O robô reconhece a bola, caminha até ela e, na maior parte do tempo, consegue permanecer em pé. Para uma máquina lançada há apenas um mês, não é pouco. Para jogar futebol, ainda falta bastante: posicionamento, tomada de decisão, escolha do momento de atacar ou recuar.
Foi essa distância que sete universitários brasileiros tentaram encurtar em duas semanas de trabalho na China. A segunda edição do World Humanoid Robot Games — a Olimpíada de Robôs Humanoides — começou no sábado (22) e segue até quarta-feira (26) no National Speed Skating Oval, o Ice Ribbon, arena construída para os Jogos Olímpicos de Inverno de Pequim, em 2022.
O Brasil disputa a categoria Humanoid Adult Size Soccer, uma das provas mais complexas do evento. As partidas reúnem cinco robôs de cada lado e seguem regras inspiradas nas da Fifa. A estreia foi contra a equipe chinesa D.D Fantasy, em jogo decisivo para a classificação às fases finais.

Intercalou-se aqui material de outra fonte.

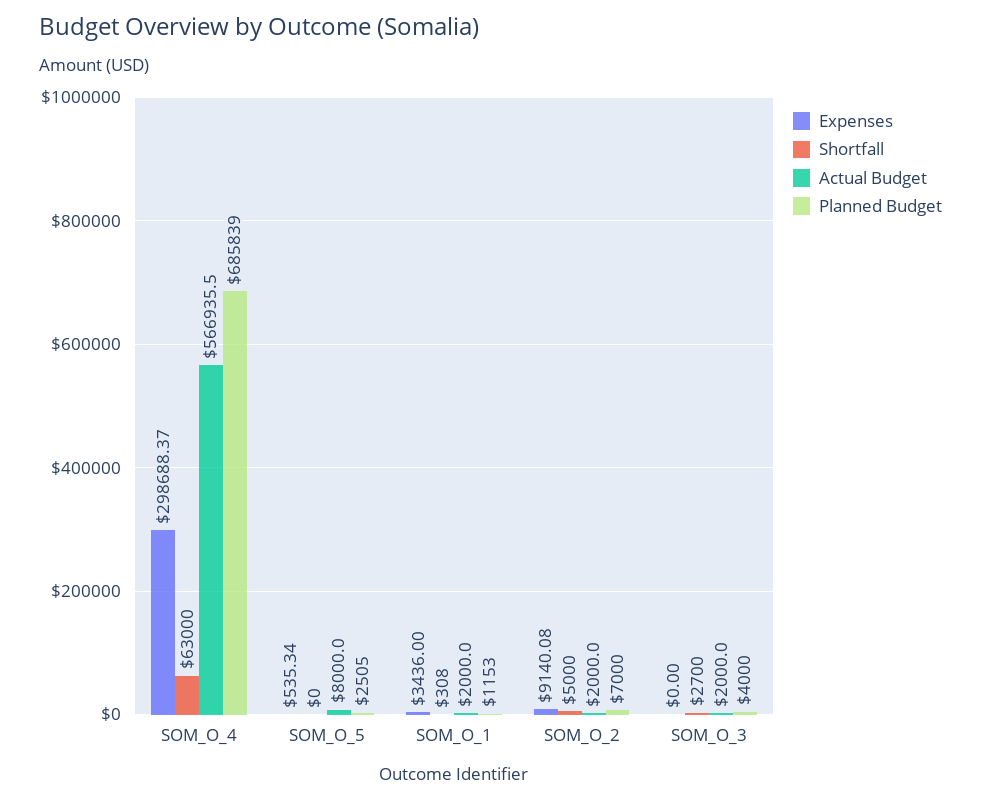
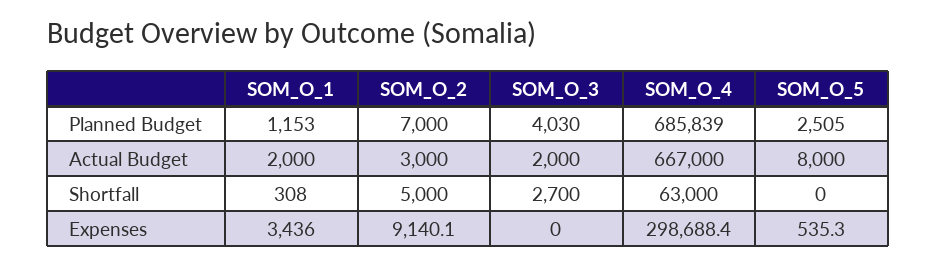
Actual Budget, SOM_O_4: 566935.5 -> 667000
Actual Budget, SOM_O_2: 2000 -> 3000
Planned Budget, SOM_O_3: 4000 -> 4030

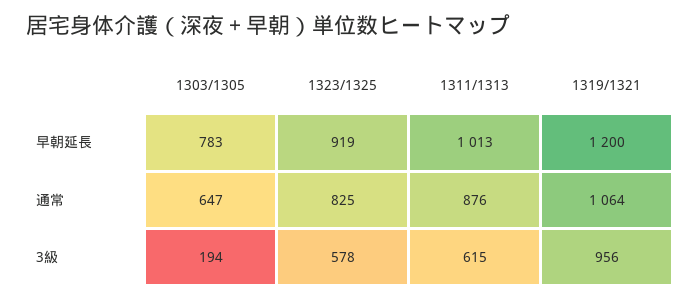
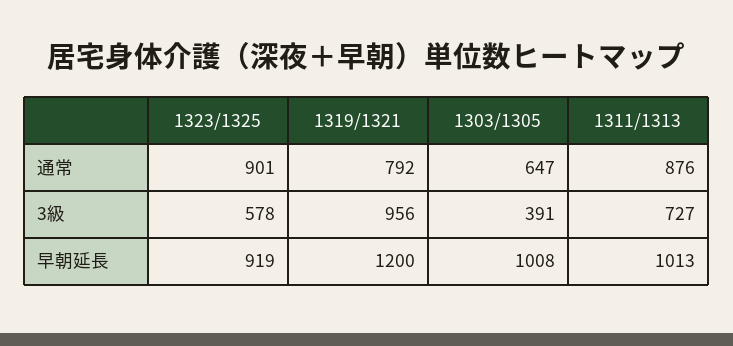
1303/1305, 早朝延長: 783 -> 1008
1323/1325, 通常: 825 -> 901
1319/1321, 通常: 1064 -> 792
1303/1305, 3級: 194 -> 391
1311/1313, 3級: 615 -> 727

A grande mudança em relação a torneios tradicionais está no hardware. Em competições como a RoboCup, cada universidade constrói a própria máquina e desenvolve o software que a controla. Em Pequim, todos os robôs são do mesmo modelo e foram fornecidos pela organização. O equipamento é o Booster T2, lançado oficialmente em julho pela chinesa Booster Robotics — ou seja, nenhuma equipe chegou à China com experiência acumulada no aparelho.

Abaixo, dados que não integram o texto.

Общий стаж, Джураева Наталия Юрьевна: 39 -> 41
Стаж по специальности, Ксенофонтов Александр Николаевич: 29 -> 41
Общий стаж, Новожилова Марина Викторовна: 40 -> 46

"Recebemos um robô que chuta mais ou menos, defende mais ou menos e não se posiciona de jeito nenhum. Agora, precisamos fazê-lo jogar em equipe", disse ao NeoFeed Flavio Tonidandel, vice-presidente da RoboCup Brasil e da RoboCup Federation, fundador da SocialDroids e técnico da seleção.
A equipe reúne Lucas Reis, do Centro de Excelência em Inteligência Artificial da Universidade Federal de Goiás; Isabela Moura e Riel Joaquim, da Universidade Federal de Pernambuco; Pedro Pizarro, da USP; Caio Lucena, da Universidade do Estado da Bahia; Guilherme Escudeiro, do Centro Universitário FEI; e João Victor Aguiar, pesquisador de robótica e inteligência artificial.
Os brasileiros desembarcaram em Pequim em 8 de agosto e começaram a trabalhar com as máquinas três dias depois. O prazo curto exigiu migrar códigos desenvolvidos para versões anteriores do robô e testar as adaptações em campo de tamanho real. Para ganhar tempo, o grupo dividiu as frentes: parte do time cuidou da movimentação, parte do posicionamento e da tomada de decisão coletiva.
"É como se a gente estivesse fazendo um jogador da base virar um Vini Jr. O robô sabe andar, sabe onde está e sabe o que é uma bola. Agora, a gente tem que fazer ele jogar futebol", afirmou Pedro Pizarro ao NeoFeed.
O desafio técnico vai além do chute. É preciso programar quem assume o ataque, como os robôs se comunicam entre si, onde o defensor se posiciona e qual o melhor ângulo de fechamento para o goleiro — tudo de forma autônoma, sem controle humano durante a partida.
A competição chega em um momento de aceleração do setor. A chinesa Unitree estreou na bolsa de Xangai com alta de 460% e passou a valer US$ 50,7 bilhões, e fabricantes de humanoides viraram a aposta mais quente do venture capital global em hardware. Para o Brasil, a estreia da seleção funciona como vitrine da base acadêmica que o país já construiu em robótica e inteligência artificial embarcada.